REPUBLIKA.CO.ID, JAKARTA -- Informasi mengenai kualitas udara di Indonesia masih rendah. Juru kampanye iklim dan energi Greenpeace Indonesia, Bondan Andriyanu mengatakan, perlu dibuat informasi udara yang realtime. "Jadi ada website untuk melihat bagaimana kualitas udara. Sayangnya di website itu tidak realtime. Jadi harus tunggu 24 jam. Akan sangat berguna kalau itu realtime," kata Bondan, pada acara Gerak Bersihkan Udara, di Cikini, Jakarta Pusat, Senin (18/12).
Saat ini, di Jakarta telah memiliki lima stasiun pantau udara yaitu di Bundaran HI, Kelapa Gading, Jagakarsa, Lubang Buaya, dan Kebon Jeruk. Secara umum pencemaran udara di stasiun pantau tersebut membaik. Namun, di wilayah Jagakarsa masih mengalami peningkatan pencemaran.
Walaupun demikian, menurut Bondan baiknya kualitas udara yang dipantau lima stasiun tersebut masih perlu dipertanyakan. Hal ini terkait perbedaan standar baku mutu yang dimiliki Kementerian Lingkungan Hidup dan Kehutanan (KLHK) dan WHO.
"Jadi wajar ketika dibilang kita tidak melebihi batas karena standarnya jauh dari standar WHO. Bayangkan kalau atlet Asian Games datang ke Indonesia dengan harapan standar udaranya menyerupai WHO sementara kita masih menggunakan standar yang di atas," tutur Bondan.
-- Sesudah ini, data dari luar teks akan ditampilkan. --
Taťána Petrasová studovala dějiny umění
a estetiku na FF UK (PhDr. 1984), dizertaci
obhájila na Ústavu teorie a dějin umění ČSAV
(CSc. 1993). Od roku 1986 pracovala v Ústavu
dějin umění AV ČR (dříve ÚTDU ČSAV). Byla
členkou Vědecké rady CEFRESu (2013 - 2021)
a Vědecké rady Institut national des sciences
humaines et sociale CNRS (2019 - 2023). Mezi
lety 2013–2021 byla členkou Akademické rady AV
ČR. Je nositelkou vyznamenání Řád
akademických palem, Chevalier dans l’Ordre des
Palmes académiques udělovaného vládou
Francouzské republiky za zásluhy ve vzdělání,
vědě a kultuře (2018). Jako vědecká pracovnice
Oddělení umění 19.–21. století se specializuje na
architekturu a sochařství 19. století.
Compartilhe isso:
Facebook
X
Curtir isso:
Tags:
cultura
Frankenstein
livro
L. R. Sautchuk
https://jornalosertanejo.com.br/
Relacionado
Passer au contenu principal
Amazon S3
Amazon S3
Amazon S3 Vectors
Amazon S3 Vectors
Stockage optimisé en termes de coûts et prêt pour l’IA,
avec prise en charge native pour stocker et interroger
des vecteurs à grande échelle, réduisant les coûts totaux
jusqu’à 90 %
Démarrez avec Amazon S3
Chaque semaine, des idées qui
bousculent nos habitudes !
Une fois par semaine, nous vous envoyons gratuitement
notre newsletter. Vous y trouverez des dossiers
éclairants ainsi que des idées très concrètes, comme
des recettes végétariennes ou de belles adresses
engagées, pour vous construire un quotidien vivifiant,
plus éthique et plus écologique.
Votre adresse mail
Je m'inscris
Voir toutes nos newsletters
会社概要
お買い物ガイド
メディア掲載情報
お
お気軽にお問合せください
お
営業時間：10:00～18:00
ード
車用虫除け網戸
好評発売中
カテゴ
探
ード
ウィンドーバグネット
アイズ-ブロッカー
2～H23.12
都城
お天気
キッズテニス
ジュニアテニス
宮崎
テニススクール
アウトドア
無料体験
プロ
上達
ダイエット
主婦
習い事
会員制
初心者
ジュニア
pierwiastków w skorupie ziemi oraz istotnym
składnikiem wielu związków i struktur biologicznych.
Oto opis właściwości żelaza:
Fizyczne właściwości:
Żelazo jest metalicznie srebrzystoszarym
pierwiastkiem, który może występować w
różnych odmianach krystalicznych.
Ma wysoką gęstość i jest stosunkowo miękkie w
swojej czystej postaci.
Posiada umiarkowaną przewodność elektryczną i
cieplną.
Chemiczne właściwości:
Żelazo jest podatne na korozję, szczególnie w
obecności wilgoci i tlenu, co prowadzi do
Untuk diketahui, baku mutu yang dimaksud misalnya adalah parameter tingkat pencemaran NO2 dari Peraturan Pemerintah no 41 tahun 1999 sebesar 100 mikrogram permeter kubik. Sementara itu, berdasarkan revisi yang sedang digodok hanya menjadi 90 mikrogram permeter kubik. Sedangkan standar WHO adalah 40 mikorgram permeter kubik. "Di stasiun pantaunya memang kelihatan bagus. Padahal itu karena standarnya yang ketinggian," tambah dia.